In a move that would leave it with only three refineries in the US, Shell is looking for buyers for its 144,000-bpd Anacortes refinery in Washington, according to Reuters, which obtained its information from an unnamed source.
The move, which would mean Shell has put 7 US refineries up for sale (5 per cent of the country’s refining capacity), would mean its refining operations in North America would be concentrated in the Gulf Coast – with two refineries in Louisiana and one in Texas.
The sale would form part of a divestment program announced by the Anglo-Dutch supermajor. It envisages the offloading of £3.8 billion worth of assets last year and this year, each.
Last year Shell sold its Martinez, California refinery, and it also has a Canadian facility up for sale – the 75,000-bpd Sarnia refinery in Ontario. The Californian deal, which is with independent refiner PBF Energy Inc, will see the supermajor get up to £700 million.

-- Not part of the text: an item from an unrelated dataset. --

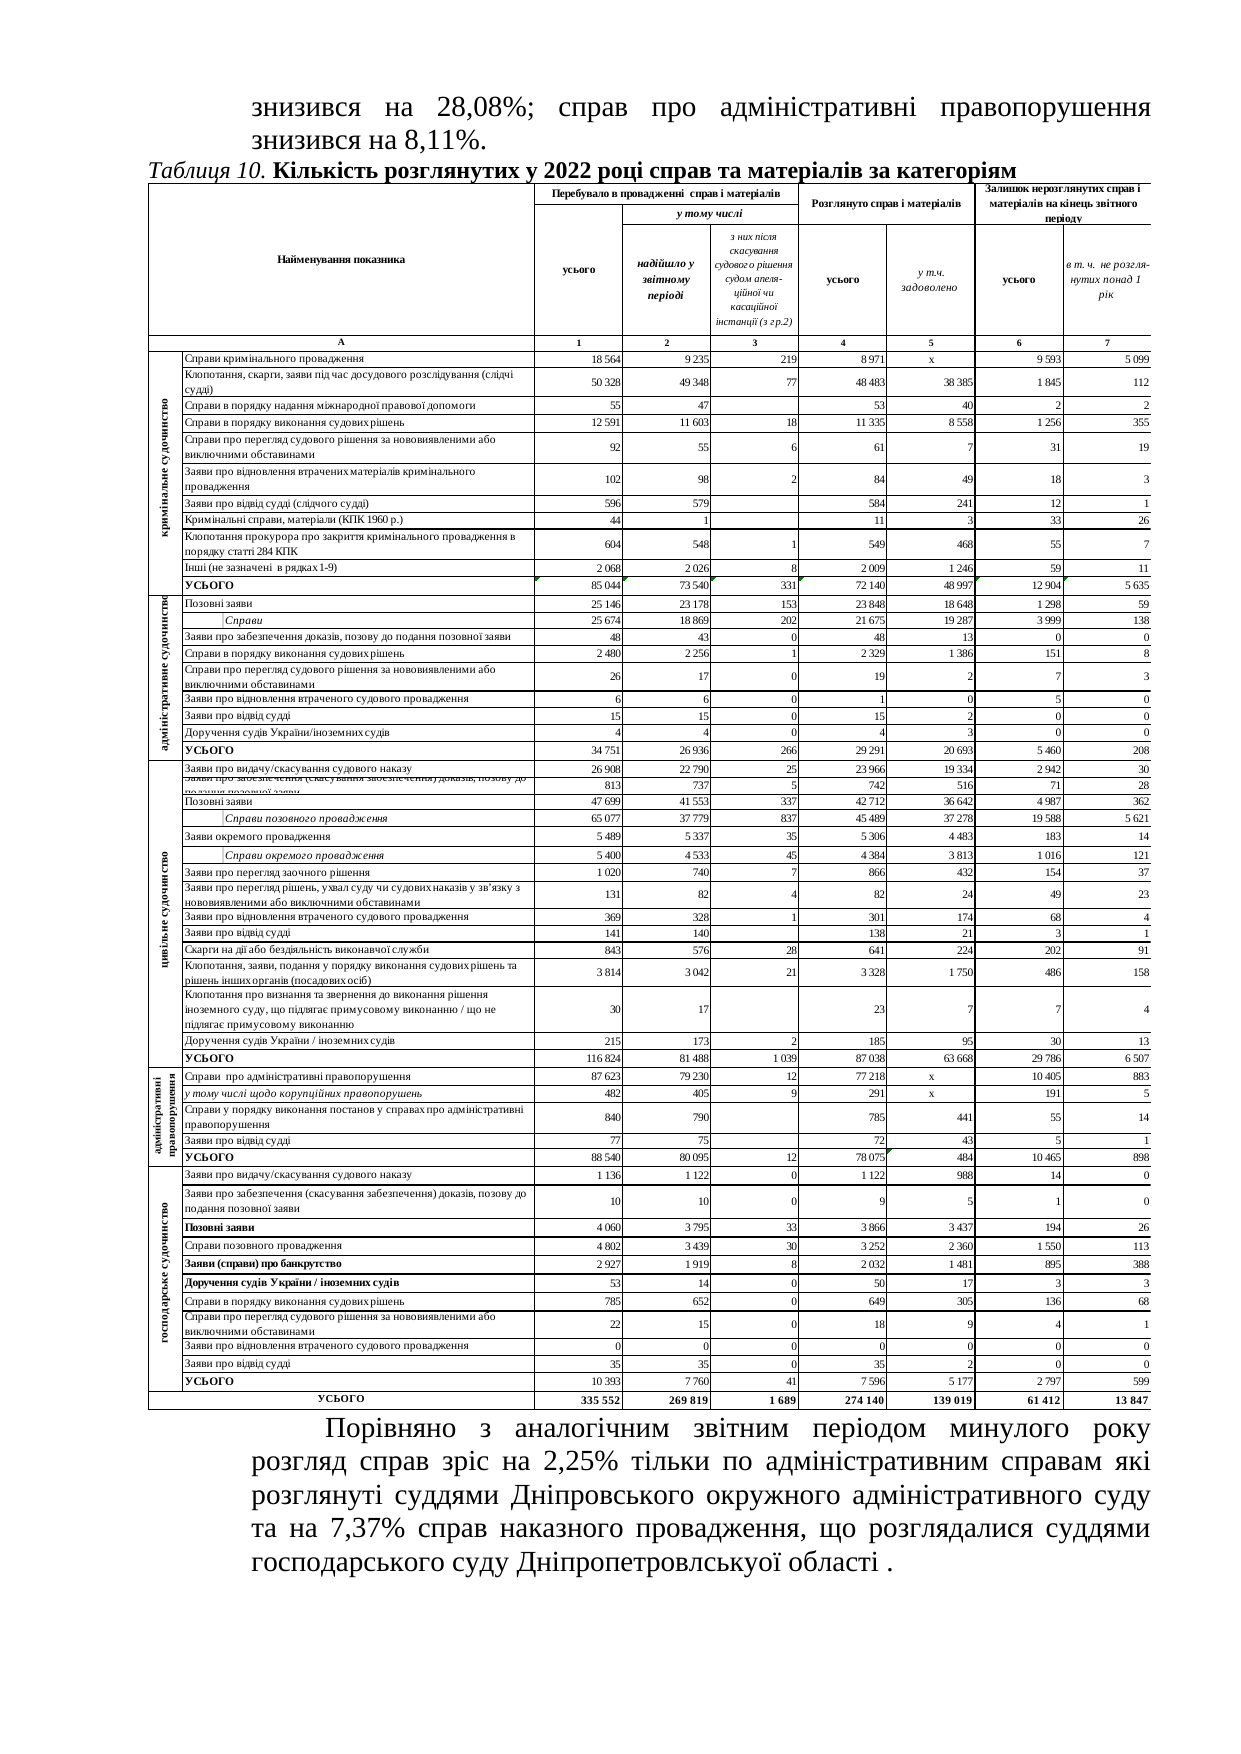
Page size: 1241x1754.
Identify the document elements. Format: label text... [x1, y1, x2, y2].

text Таблиця 10. Кількість розглянутих у 2022 році справ та матеріалів за категоріям [148, 156, 1152, 183]
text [251, 89, 1152, 156]
text Порівняно з аналогічним звітним періодом минулого року розгляд справ зріс на 2,25% тільки по адміністративним справам які розглянуті суддями Дніпровського окружного адміністративного суду та на 7,37% справ наказного провадження, що розглядалися суддями господарського суду Дніпропетровлськуої області . [251, 1410, 1152, 1578]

Its remaining US refineries, should this deal go through, are Louisiana (with a combined capacity of half a million barrels daily), and Texas (with a capacity of 340,000 bpd).
But buyers are difficult to come by. A Tudor Pickering Holt & Co. said to Reuters of the deal: “When some of your really big companies have stopped buying refineries, that really slows things down,”.
Matt Flanagan, an executive from energy advisory firm Opportune, added: “Refiners don’t want to overpay for an asset with environmental liabilities that might require unknown capital expenditure to meet future requirements.”